After cells were treated following Section 3.9, the RAW 264.7 cells were washed twice with ice-cold PBS and lysed with a buffer (50 mM Tris-HCl, pH 7.5, 150 mM NaCl, 1% Triton X-100, 1% Tween-20, 0.1% SDS, 10 g/mL leupeptin, 50 mM NaF, and 1mM phenylmethylsulfonyl fluoride) on ice for 1 h. After centrifugation at 14,000× g for 20 min, the protein content of supernatant was measured, and aliquots (20 μg) of protein solution were subject to sodium dodecyl sulfate-polyacrylamide gel electrophoresis (SDS-PAGE), and the separated proteins were transferred onto a polyvinylidene fluoride membrane. The membrane was blocked with 5% bovine serum albumin (BSA) in Tris-buffered saline Tween-20 (TBS-T) buffer for 1 h and incubated for 2 h with primary antibody (iNOS = 1:1000 dilution, monoclonal mouse anti-iNOS antibody, No. 2982S; COX-2 = 1:1000 dilution, anti-COX-2 polyclonal antibody, No. 4842S; β-actin = 1:1000 dilution, anti-β-actin polyclonal antibody, No. 4967S; Cell Signaling Technology, BCG, Mass, USA) in TBS-T buffer containing 5% BSA. The blots were treated with horseradish peroxidase-conjugated secondary antibody (1:2000 dilution goat anti-rabbit-IgG-HRP; Cell Signaling Technology, BCG, Mass, USA) in TBS-T buffer containing 5% BSA for 1 h, and an immune complex was detected using the ECL detection kit.

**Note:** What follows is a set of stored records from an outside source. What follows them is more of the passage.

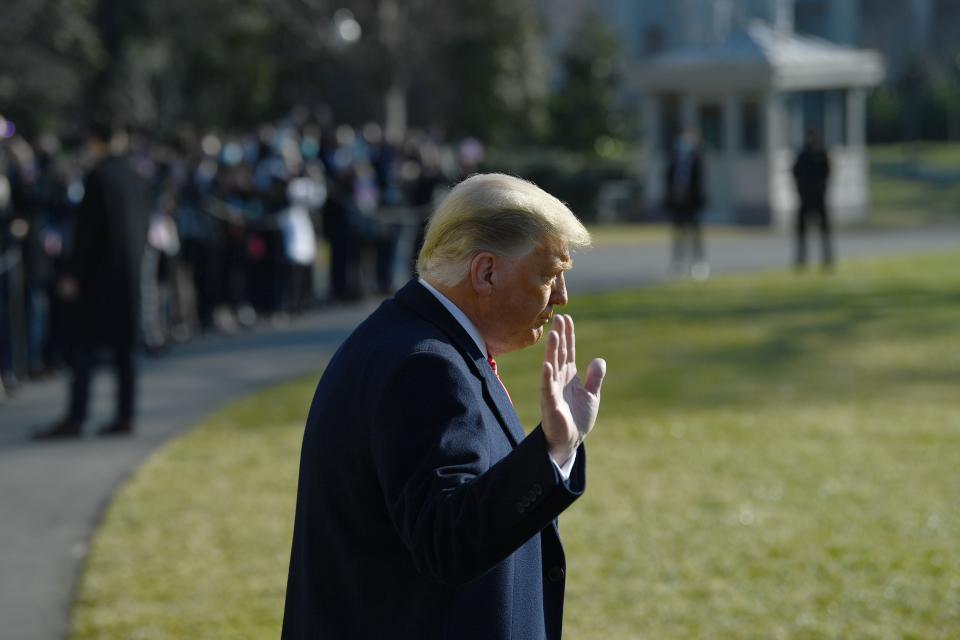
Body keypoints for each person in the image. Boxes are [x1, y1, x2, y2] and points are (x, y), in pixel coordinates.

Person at [282, 173, 607, 639]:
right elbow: (447, 542)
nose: (561, 296)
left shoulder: (415, 340)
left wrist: (559, 448)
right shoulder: (426, 368)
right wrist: (553, 449)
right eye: (549, 276)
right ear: (486, 272)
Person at [33, 121, 149, 439]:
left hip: (97, 279)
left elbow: (87, 233)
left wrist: (73, 273)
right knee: (125, 350)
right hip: (129, 276)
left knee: (83, 348)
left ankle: (76, 416)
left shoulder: (99, 178)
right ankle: (125, 414)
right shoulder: (137, 177)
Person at [664, 128, 709, 280]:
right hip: (677, 204)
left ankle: (698, 263)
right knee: (678, 234)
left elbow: (699, 183)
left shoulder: (696, 159)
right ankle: (678, 263)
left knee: (695, 234)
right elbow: (669, 179)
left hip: (692, 203)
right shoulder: (674, 158)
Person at [792, 128, 833, 270]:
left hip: (819, 196)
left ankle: (827, 259)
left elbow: (827, 173)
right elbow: (795, 172)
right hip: (805, 197)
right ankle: (801, 260)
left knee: (825, 230)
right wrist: (800, 189)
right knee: (801, 231)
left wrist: (822, 187)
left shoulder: (822, 154)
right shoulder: (803, 155)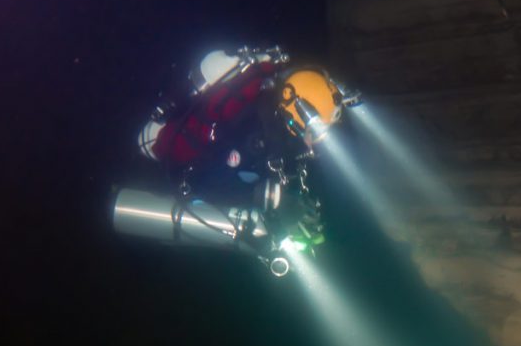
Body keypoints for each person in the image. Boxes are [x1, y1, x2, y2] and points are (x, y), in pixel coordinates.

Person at [124, 44, 362, 274]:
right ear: (294, 119)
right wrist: (270, 202)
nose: (319, 140)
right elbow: (204, 185)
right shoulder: (253, 134)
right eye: (317, 132)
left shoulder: (278, 123)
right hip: (166, 186)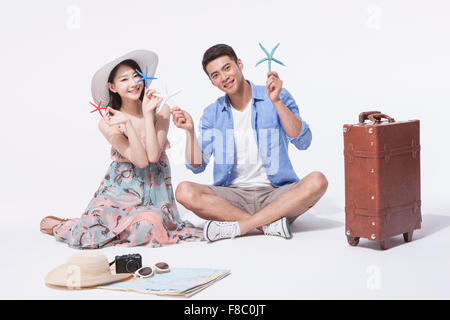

3.11. Statistical Analysis

IBM SPSS Statistics software v.19 was employed for data elaboration and statistical analysis using a level of significance set at 95%. One-way analysis of variance (ANOVA) together with response surface experiments were employed to group extracts, based on statistically significant differences; different letters suggest significant differences (p < 0.05).

4. Conclusions

In the current study, a group of single-factor experiments coupled with RSM modeling were utilized to optimize the extraction conditions for phlorotannins from U. pinnatifida sporophyll. The optimal conditions obtained are: heating temperature of 170 °C, heating time of 5.2 h, and an ethanol concentration of 52% with a yield of 10.7 ± 0.2 mg GAE/g DW. The PEUPS exhibited strong antioxidant and anti-inflammatory activities in vitro. These findings suggest that there is a good potential for the utilization of PEUPS in the design and development of novel functional foods and food supplements.